(Records drawn from a dataset)
———

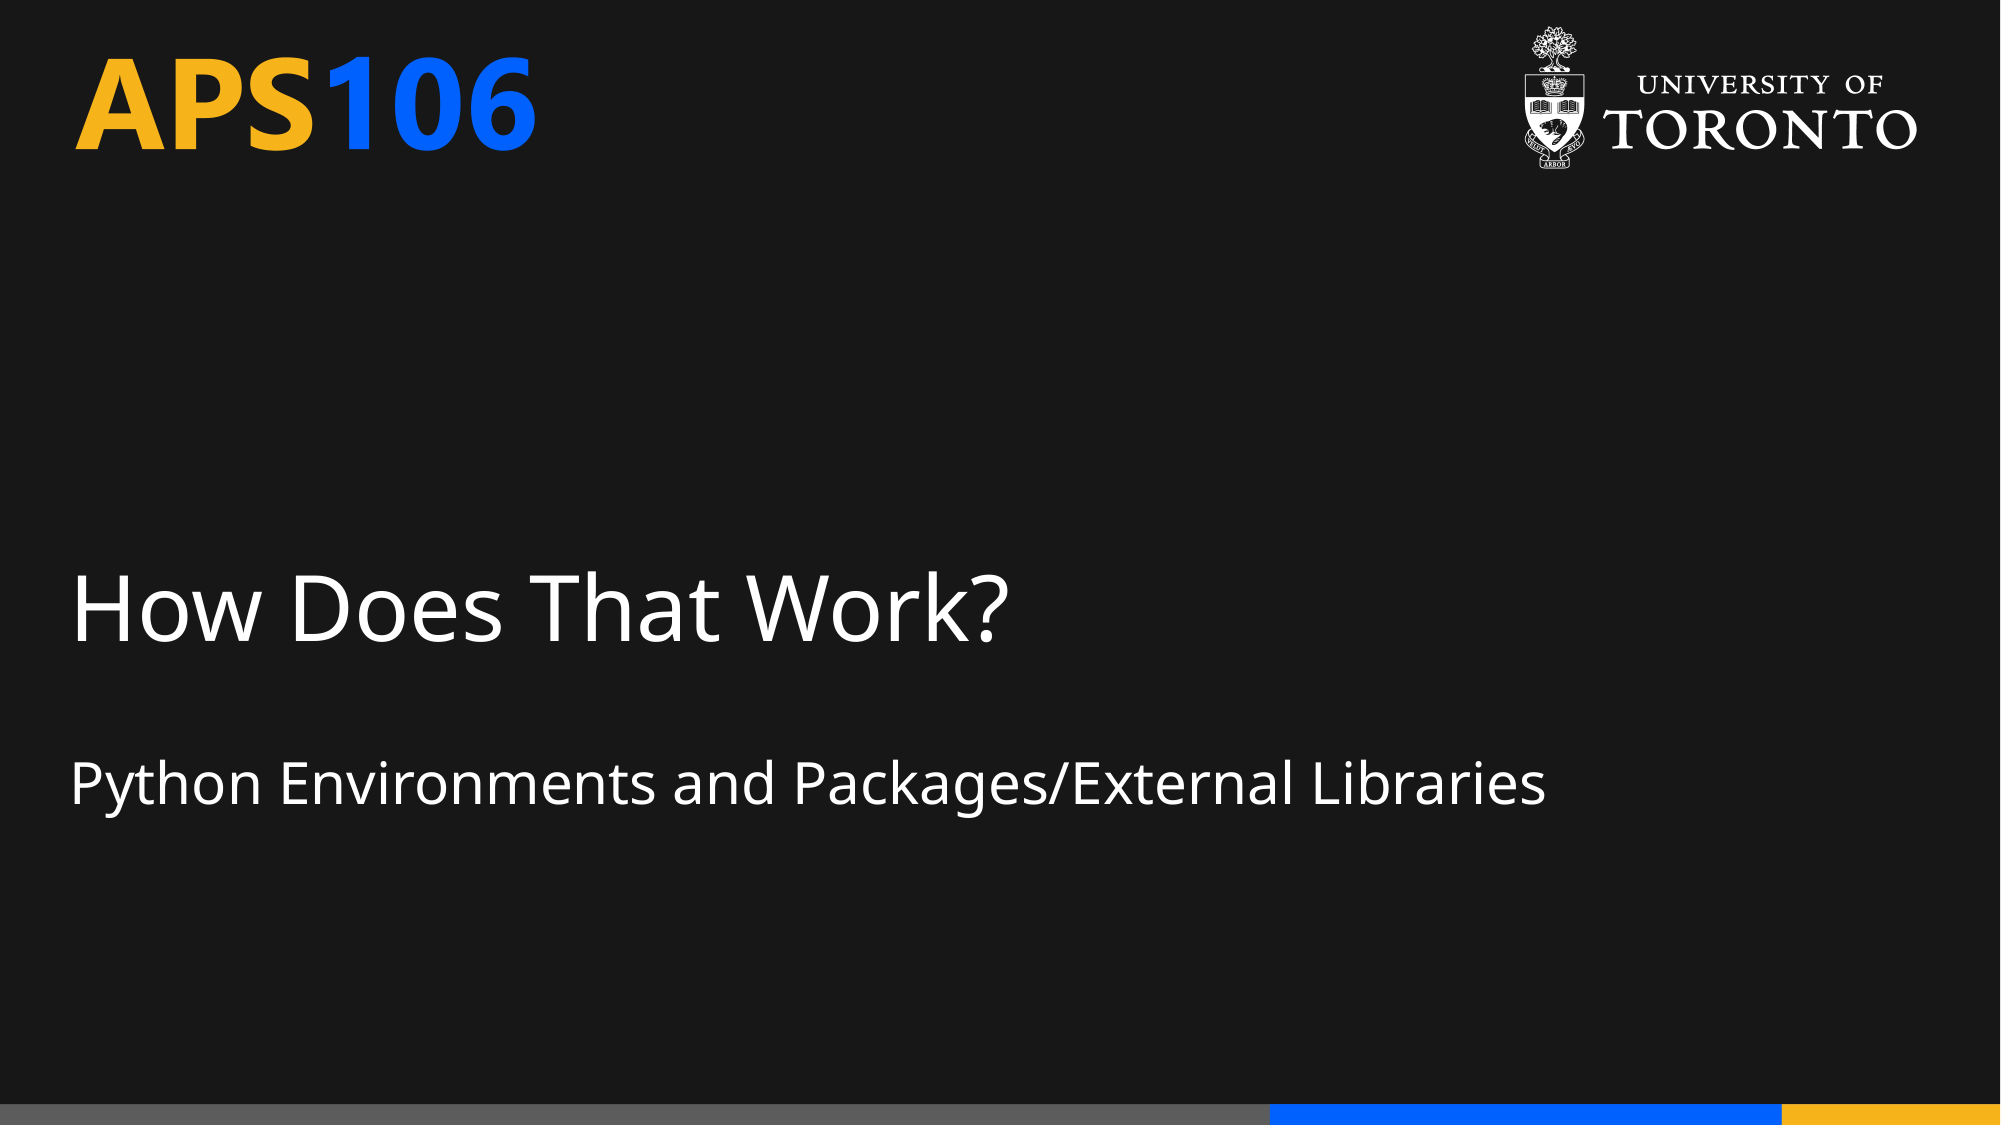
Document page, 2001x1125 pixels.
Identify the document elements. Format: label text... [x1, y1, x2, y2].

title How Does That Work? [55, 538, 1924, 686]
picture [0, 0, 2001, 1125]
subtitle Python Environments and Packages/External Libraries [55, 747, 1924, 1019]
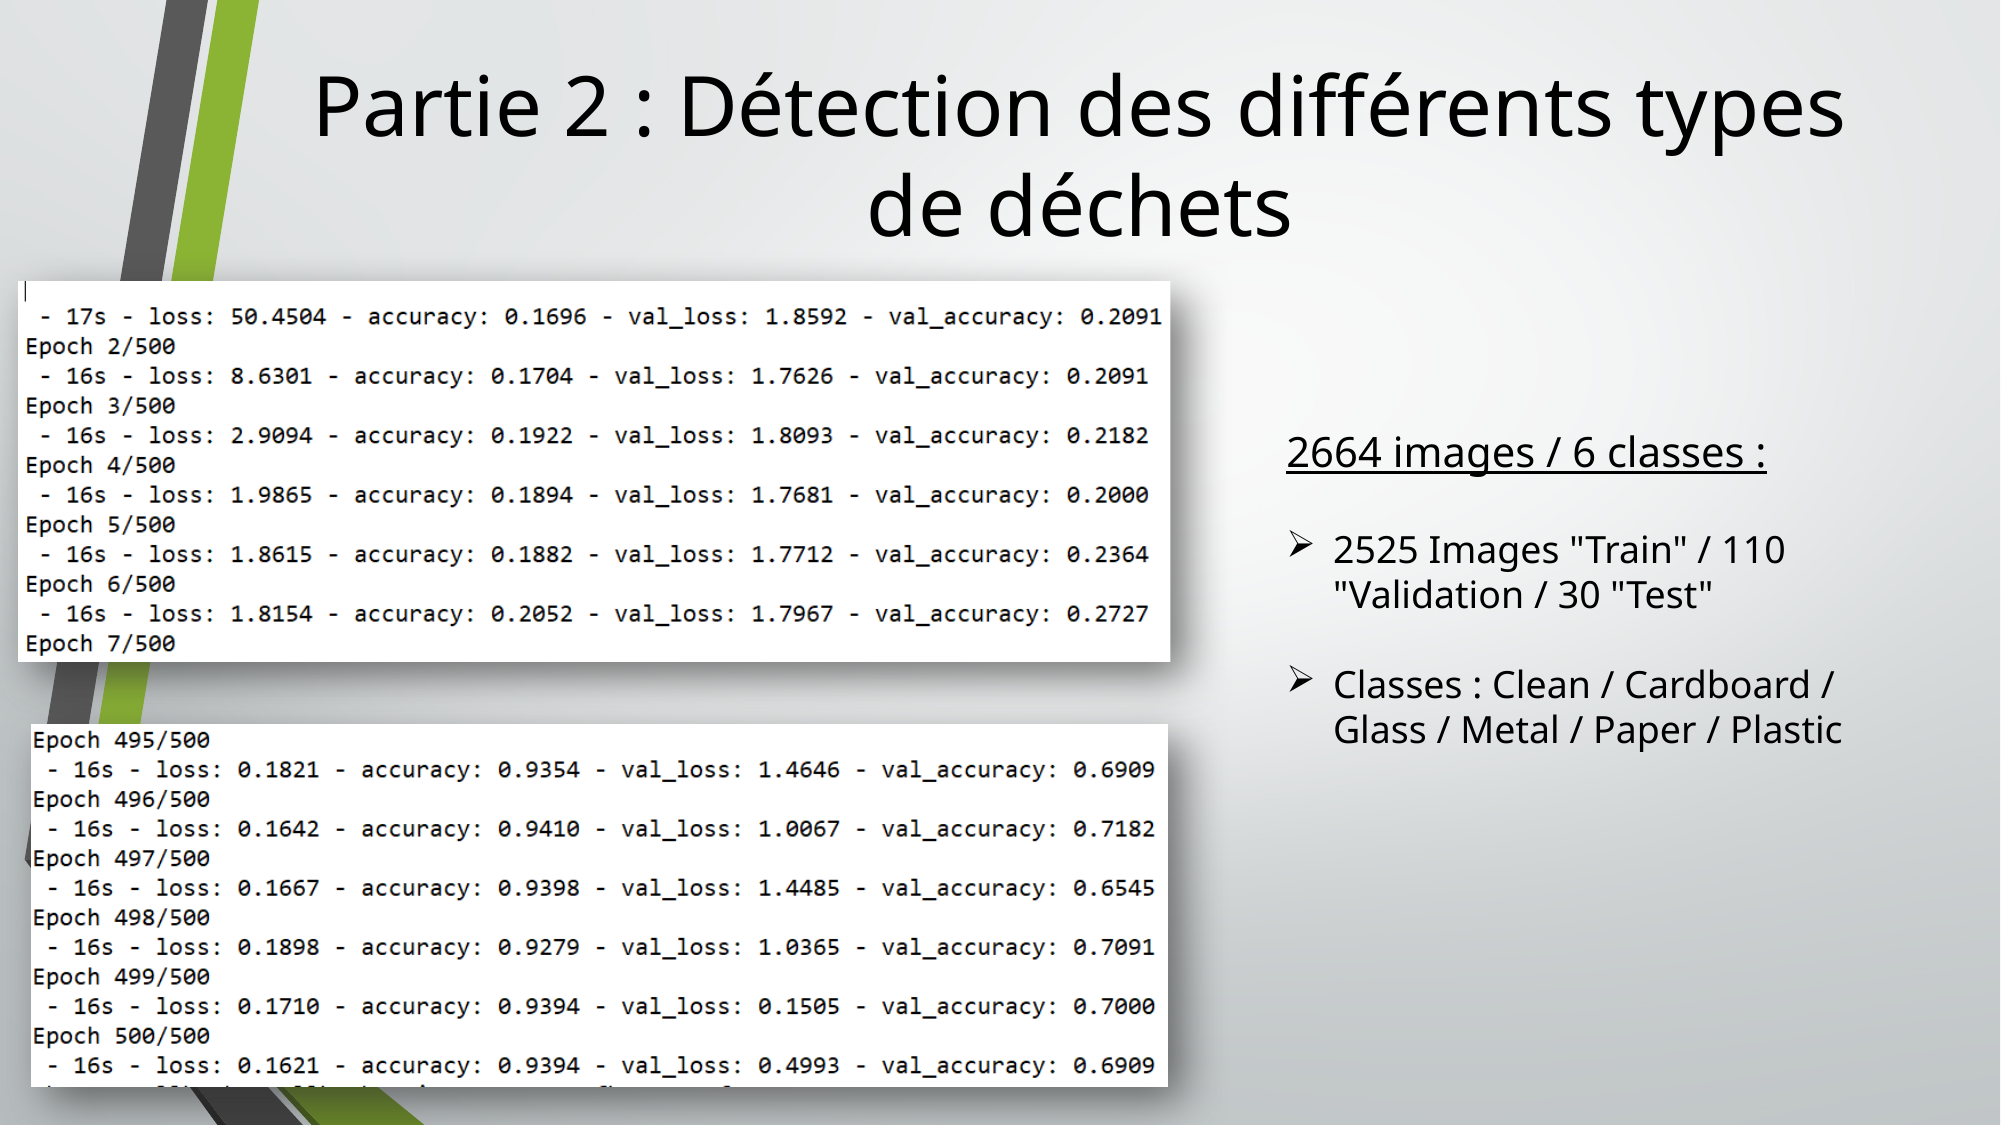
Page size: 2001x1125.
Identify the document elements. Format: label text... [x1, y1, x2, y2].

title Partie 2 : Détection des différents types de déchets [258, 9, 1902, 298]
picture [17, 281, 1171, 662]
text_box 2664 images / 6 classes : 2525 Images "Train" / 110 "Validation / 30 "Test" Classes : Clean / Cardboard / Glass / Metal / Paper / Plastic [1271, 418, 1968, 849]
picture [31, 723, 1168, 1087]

———

## Exercise brief:
Write the data above out again exactly, every line of it, and exclude the pictures.

## Exercise solution:
Document page, 2001x1125 pixels.
Identify the document elements. Format: label text... [x1, y1, x2, y2].

title How Does That Work? [55, 538, 1924, 686]
picture [0, 0, 2001, 1125]
subtitle Python Environments and Packages/External Libraries [55, 747, 1924, 1019]
Page size: 2001x1125.
Identify the document elements. Format: label text... [x1, y1, x2, y2].

title Partie 2 : Détection des différents types de déchets [258, 9, 1902, 298]
picture [17, 281, 1171, 662]
text_box 2664 images / 6 classes : 2525 Images "Train" / 110 "Validation / 30 "Test" Classes : Clean / Cardboard / Glass / Metal / Paper / Plastic [1271, 418, 1968, 849]
picture [31, 723, 1168, 1087]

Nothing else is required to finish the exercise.